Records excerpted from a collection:
Segment Open

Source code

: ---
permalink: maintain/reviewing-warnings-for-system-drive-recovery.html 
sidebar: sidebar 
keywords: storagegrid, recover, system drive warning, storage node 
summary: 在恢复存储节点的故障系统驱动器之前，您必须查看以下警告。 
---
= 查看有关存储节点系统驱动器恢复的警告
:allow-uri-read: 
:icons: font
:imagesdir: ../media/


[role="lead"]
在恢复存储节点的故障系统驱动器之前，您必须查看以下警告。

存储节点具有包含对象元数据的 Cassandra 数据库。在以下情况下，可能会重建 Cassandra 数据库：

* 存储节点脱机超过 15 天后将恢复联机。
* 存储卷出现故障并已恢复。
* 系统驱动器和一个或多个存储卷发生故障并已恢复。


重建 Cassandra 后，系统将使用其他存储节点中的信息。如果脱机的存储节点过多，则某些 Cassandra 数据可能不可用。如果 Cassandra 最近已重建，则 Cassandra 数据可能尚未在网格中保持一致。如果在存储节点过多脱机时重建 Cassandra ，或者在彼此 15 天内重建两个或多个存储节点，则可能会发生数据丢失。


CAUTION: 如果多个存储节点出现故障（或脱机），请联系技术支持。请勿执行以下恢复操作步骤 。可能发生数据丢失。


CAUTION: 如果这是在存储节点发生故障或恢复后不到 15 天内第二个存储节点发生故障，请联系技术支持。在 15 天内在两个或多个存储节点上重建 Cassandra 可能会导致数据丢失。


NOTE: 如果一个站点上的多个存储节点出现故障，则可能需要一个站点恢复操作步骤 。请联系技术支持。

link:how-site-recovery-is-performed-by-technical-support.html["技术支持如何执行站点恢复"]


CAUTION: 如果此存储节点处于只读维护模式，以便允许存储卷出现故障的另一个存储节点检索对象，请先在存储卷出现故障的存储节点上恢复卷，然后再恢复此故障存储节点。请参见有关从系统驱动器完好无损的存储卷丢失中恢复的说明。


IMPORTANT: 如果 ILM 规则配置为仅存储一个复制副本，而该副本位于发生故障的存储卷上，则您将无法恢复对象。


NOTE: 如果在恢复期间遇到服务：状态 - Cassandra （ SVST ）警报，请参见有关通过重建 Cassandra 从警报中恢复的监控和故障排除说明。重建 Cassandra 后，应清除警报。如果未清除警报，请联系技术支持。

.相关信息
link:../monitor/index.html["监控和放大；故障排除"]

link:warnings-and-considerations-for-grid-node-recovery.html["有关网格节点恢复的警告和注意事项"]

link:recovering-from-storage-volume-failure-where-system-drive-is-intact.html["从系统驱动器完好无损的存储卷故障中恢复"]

Segment Closed
Segment Open

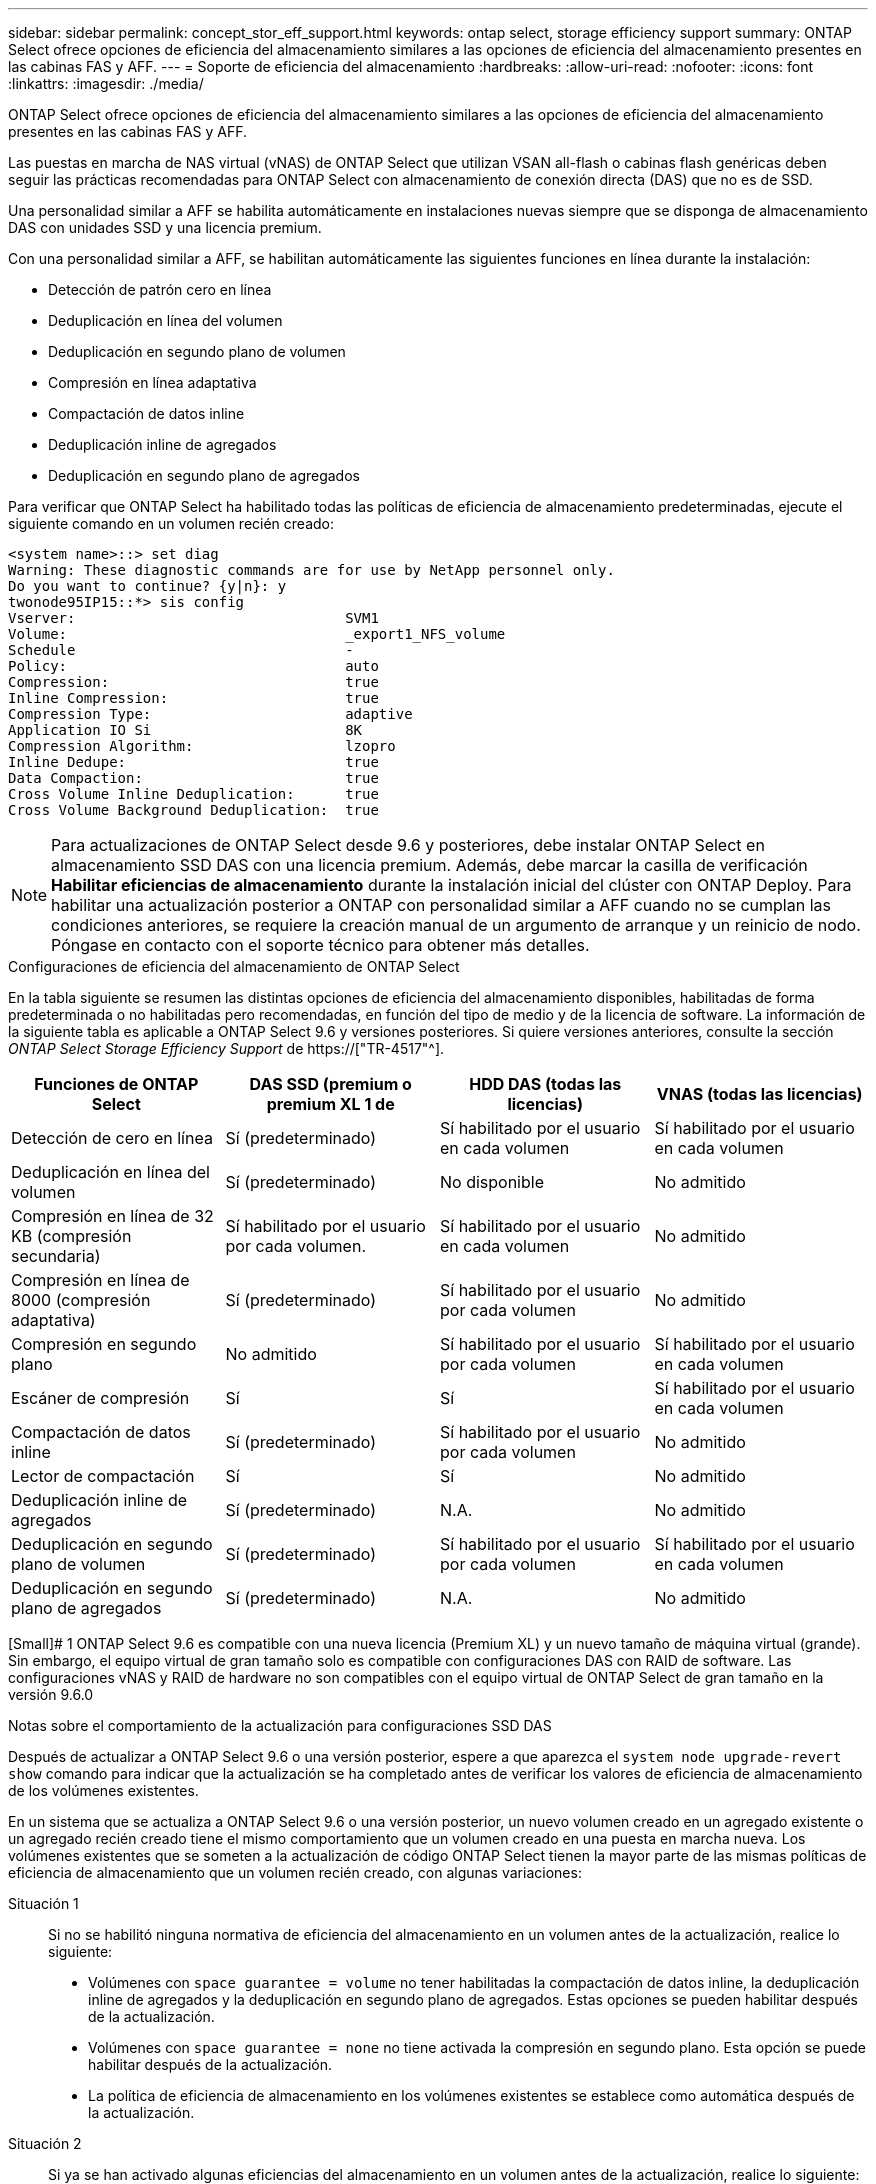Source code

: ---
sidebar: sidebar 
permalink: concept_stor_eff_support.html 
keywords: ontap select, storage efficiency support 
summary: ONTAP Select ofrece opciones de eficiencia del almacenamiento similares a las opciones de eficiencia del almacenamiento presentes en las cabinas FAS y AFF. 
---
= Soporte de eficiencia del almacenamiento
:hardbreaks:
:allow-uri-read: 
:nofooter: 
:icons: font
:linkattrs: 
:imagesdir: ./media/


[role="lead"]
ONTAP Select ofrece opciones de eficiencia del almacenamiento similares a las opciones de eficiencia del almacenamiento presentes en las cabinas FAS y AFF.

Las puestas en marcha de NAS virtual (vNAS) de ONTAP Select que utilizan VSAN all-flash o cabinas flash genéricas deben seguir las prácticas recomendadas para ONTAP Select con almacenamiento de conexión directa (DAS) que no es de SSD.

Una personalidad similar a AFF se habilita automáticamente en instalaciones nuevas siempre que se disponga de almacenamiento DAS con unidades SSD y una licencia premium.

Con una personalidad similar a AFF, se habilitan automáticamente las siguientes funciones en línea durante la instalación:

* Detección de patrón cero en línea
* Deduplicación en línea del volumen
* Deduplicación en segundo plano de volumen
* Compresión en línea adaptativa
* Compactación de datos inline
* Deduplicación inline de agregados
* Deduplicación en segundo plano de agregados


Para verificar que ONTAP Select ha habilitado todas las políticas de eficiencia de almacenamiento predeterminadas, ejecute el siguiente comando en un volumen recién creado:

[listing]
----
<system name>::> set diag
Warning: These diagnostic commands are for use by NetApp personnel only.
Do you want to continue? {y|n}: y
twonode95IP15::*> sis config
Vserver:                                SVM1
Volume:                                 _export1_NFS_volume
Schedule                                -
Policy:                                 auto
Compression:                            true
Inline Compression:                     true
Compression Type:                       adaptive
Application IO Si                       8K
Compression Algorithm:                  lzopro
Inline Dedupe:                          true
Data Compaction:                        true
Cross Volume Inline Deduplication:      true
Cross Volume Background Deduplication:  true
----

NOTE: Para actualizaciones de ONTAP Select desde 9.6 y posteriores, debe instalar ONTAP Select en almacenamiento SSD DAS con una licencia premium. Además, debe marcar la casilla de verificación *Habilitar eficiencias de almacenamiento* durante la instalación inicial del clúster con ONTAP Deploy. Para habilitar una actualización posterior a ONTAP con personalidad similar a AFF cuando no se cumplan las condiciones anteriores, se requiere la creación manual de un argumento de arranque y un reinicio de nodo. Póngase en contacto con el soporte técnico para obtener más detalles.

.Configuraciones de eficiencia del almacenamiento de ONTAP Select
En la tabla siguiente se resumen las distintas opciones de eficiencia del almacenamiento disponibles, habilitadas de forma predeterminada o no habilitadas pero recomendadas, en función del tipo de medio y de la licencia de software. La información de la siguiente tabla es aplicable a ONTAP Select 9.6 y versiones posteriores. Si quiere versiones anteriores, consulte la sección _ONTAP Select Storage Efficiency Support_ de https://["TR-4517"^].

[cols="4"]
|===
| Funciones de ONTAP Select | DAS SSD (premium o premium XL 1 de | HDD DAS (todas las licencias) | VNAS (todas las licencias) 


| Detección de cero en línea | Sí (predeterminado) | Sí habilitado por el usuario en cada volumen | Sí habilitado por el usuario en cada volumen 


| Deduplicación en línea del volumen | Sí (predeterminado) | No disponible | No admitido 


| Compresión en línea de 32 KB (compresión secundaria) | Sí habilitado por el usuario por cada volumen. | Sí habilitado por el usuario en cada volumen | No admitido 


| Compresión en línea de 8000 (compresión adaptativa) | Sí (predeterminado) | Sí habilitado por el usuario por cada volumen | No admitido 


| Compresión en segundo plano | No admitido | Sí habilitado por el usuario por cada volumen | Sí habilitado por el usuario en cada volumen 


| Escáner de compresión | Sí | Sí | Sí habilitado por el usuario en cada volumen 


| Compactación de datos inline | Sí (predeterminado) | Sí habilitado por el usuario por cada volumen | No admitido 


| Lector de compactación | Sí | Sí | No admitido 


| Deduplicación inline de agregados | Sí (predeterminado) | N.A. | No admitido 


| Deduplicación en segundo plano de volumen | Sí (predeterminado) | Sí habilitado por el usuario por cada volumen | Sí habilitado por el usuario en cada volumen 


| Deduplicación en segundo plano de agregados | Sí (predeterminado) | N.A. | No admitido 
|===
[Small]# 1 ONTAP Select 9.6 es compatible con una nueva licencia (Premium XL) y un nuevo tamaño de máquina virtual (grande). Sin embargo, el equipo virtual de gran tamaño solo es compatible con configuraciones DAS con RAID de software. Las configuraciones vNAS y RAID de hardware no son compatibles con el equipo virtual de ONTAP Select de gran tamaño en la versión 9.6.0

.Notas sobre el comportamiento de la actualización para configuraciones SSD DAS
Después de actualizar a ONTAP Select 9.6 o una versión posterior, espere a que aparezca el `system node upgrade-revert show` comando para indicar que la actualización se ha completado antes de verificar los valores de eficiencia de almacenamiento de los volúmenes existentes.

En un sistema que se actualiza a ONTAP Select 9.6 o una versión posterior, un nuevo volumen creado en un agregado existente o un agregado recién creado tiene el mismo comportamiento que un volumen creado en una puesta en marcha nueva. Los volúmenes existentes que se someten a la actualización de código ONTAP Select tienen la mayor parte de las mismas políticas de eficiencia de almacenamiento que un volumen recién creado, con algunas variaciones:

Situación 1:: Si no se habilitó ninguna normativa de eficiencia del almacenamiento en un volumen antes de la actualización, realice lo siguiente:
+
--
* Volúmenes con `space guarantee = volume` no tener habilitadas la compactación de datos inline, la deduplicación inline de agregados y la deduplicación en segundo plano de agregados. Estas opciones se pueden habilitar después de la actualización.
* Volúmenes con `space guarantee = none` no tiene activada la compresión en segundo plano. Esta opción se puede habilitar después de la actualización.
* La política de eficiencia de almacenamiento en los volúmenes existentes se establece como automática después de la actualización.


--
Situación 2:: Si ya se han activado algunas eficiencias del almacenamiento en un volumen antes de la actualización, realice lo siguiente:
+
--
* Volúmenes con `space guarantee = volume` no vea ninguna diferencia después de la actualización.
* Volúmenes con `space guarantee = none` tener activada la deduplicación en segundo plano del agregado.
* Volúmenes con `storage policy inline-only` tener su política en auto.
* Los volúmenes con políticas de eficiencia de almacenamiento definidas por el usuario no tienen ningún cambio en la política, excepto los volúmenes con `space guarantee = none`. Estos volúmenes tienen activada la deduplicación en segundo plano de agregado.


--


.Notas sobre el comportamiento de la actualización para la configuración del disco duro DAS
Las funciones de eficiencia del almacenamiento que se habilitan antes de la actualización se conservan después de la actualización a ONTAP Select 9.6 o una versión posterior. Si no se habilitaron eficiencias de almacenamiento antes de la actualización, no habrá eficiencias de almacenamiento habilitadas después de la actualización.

Segment Closed

_EXERCISE AIM_.
All lines in the records with the string "keywords" should be copied out.

_EXERCISE OUTPUT_.
keywords: storagegrid, recover, system drive warning, storage node 
keywords: ontap select, storage efficiency support 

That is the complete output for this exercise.